## TASK INSTRUCTIONS
Return every line of the data that contains the word "rural", matching its case exactly.

## Saved data entries

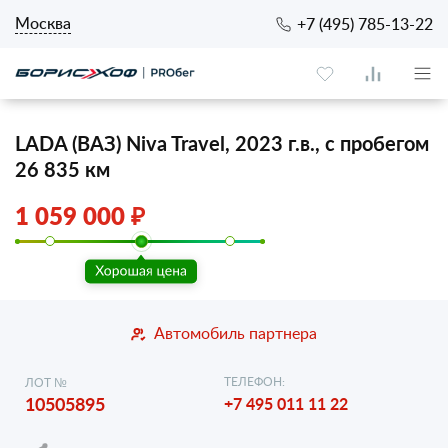
Москва
+7 (495) 785-13-22
LADA (ВАЗ) Niva Travel, 2023 г.в., с пробегом
26 835 км
1 059 000 ₽
Автомобиль партнера
ТЕЛЕФОН:
ЛОТ №
10505895
+7 495 011 11 22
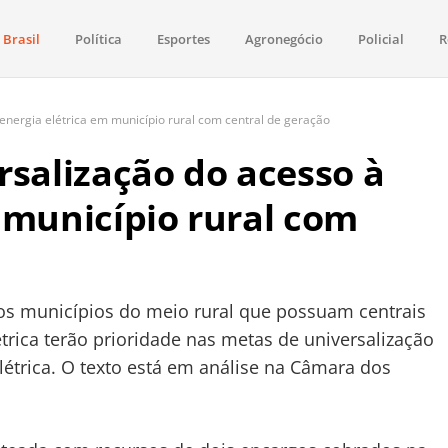
Brasil
Política
Esportes
Agronegócio
Policial
R
aima
política, saúde, esportes, economia e os principais acontecimentos de Boa 
 energia elétrica em município rural com central de geração
rsalização do acesso à
 município rural com
 os municípios do meio rural que possuam centrais
étrica terão prioridade nas metas de universalização
elétrica. O texto está em análise na Câmara dos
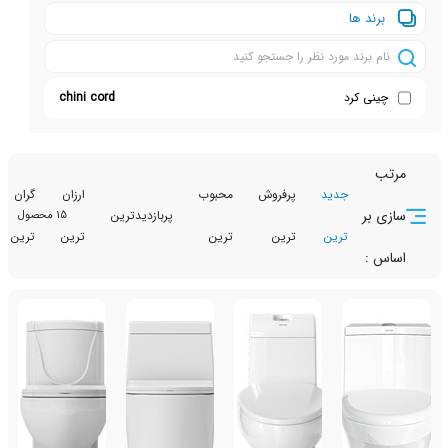
ها
کرد
chini cord
جدید
پرفروش
محبوب
ارزان
گران
تخفیف
پربازدیدترین
15 محصول
ترین
ترین
ترین
ترین
ترین
دار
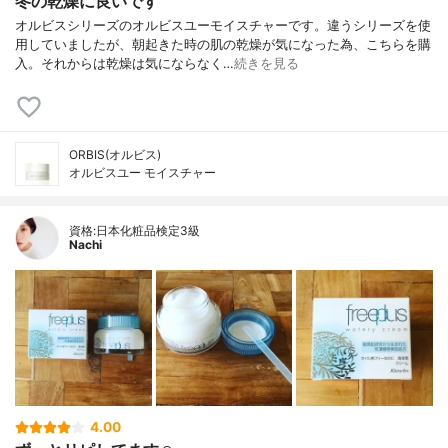
冬の乾燥に良いです
オルビスシリーズのオルビスユーモイスチャーです。違うシリーズを使
用していましたが、朝起きた時の肌の乾燥が気になった為、こちらを購
入。それからは乾燥は気にならなく…
続きを見る
ORBIS(オルビス)
オルビスユー モイスチャー
資格:日本化粧品検定3級
Nachi
4.00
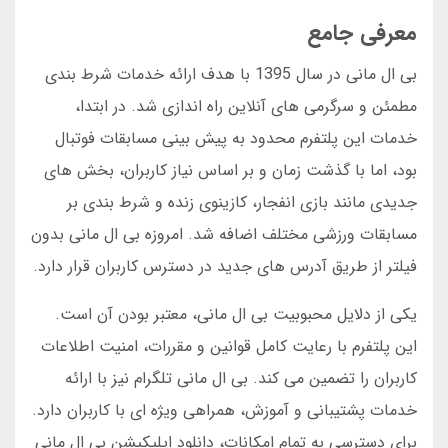
معرفی جامع
بی ال مانی در سال 1395 با هدف ارائه خدمات شرط بندی
مطمئن و سرگرمی های آنلاین راه اندازی شد. در ابتدا،
خدمات این پلتفرم محدود به پیش بینی مسابقات فوتبال
بود، اما با گذشت زمان و بر اساس نیاز کاربران، بخش های
جدیدی مانند بازی انفجار، کازینوی زنده و شرط بندی بر
مسابقات ورزشی مختلف اضافه شد. امروزه بی ال مانی بدون
فیلتر از طریق آدرس های جدید در دسترس کاربران قرار دارد.
یکی از دلایل محبوبیت بی ال مانی، معتبر بودن آن است.
این پلتفرم با رعایت کامل قوانین و مقررات، امنیت اطلاعات
کاربران را تضمین می کند. بی ال مانی تلگرام نیز با ارائه
خدمات پشتیبانی و آموزش، همراهی ویژه ای با کاربران دارد.
برای دسترسی به تمام امکانات، دانلود اپلیکیشن بی ال مانی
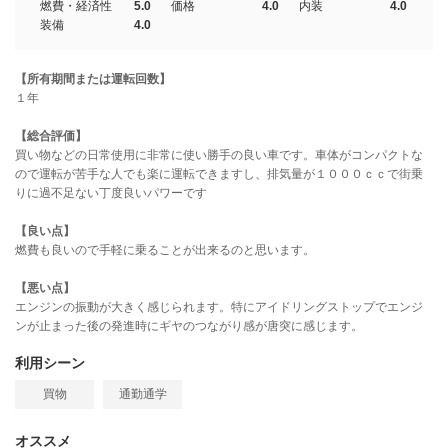
燃費・経済性
5.0
価格
4.0
内装
4.0
装備
4.0
【所有期間または運転回数】
１年
【総合評価】
買い物などの日常使用に非常に使い勝手の良い車です。車体がコンパクトな
ので運転が苦手な人でも楽に運転できますし、排気量が１０００ｃｃで街乗
りに過不足ない丁度良いパワーです
【良い点】
燃費も良いので手軽に乗ることが出来るのと思います。
【悪い点】
エンジンの振動が大きく感じられます。特にアイドリングストップでエンジ
ンが止まった後の発進時にギヤのつながり感が唐突に感じます。
利用シーン
買物
通勤通学
オススメ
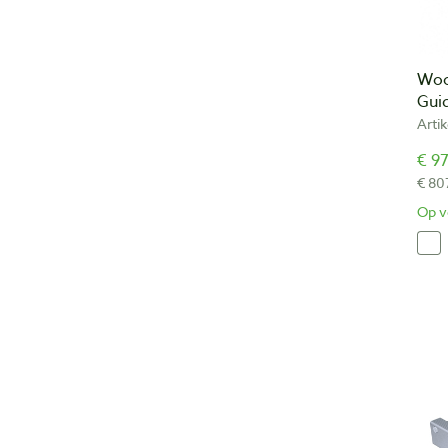
Woo
Guid
Arti
€ 97
€ 80
Op v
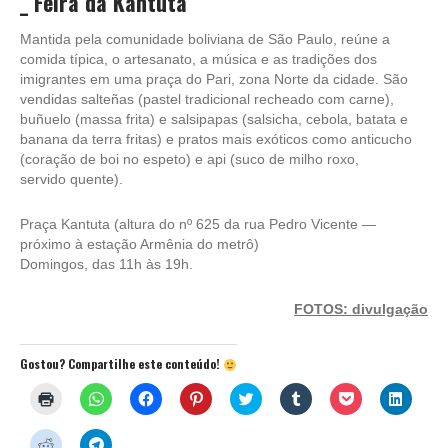
_ Feira da Kantuta
Mantida pela comunidade boliviana de São Paulo, reúne a
comida típica, o artesanato, a música e as tradições dos
imigrantes em uma praça do Pari, zona Norte da cidade. São
vendidas salteñas (pastel tradicional recheado com carne),
buñuelo (massa frita) e salsipapas (salsicha, cebola, batata e
banana da terra fritas) e pratos mais exóticos como anticucho
(coração de boi no espeto) e api (suco de milho roxo,
servido quente).
Praça Kantuta (altura do nº 625 da rua Pedro Vicente —
próximo à estação Armênia do metrô)
Domingos, das 11h às 19h.
FOTOS: divulgação
Gostou? Compartilhe este conteúdo!
Clique
Clique
Clique
Clique
Clique
Clique
Clique
Clique
para
para
para
para
para
para
para
para
imprimir(abre
compartilhar
compartilhar
compartilhar
compartilhar
compartilhar
compartilhar
compar
em
no
no
no
no
no
no
no
Clique
Clique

## REPLY
 energia elétrica em município rural com central de geração
 município rural com
 os municípios do meio rural que possuam centrais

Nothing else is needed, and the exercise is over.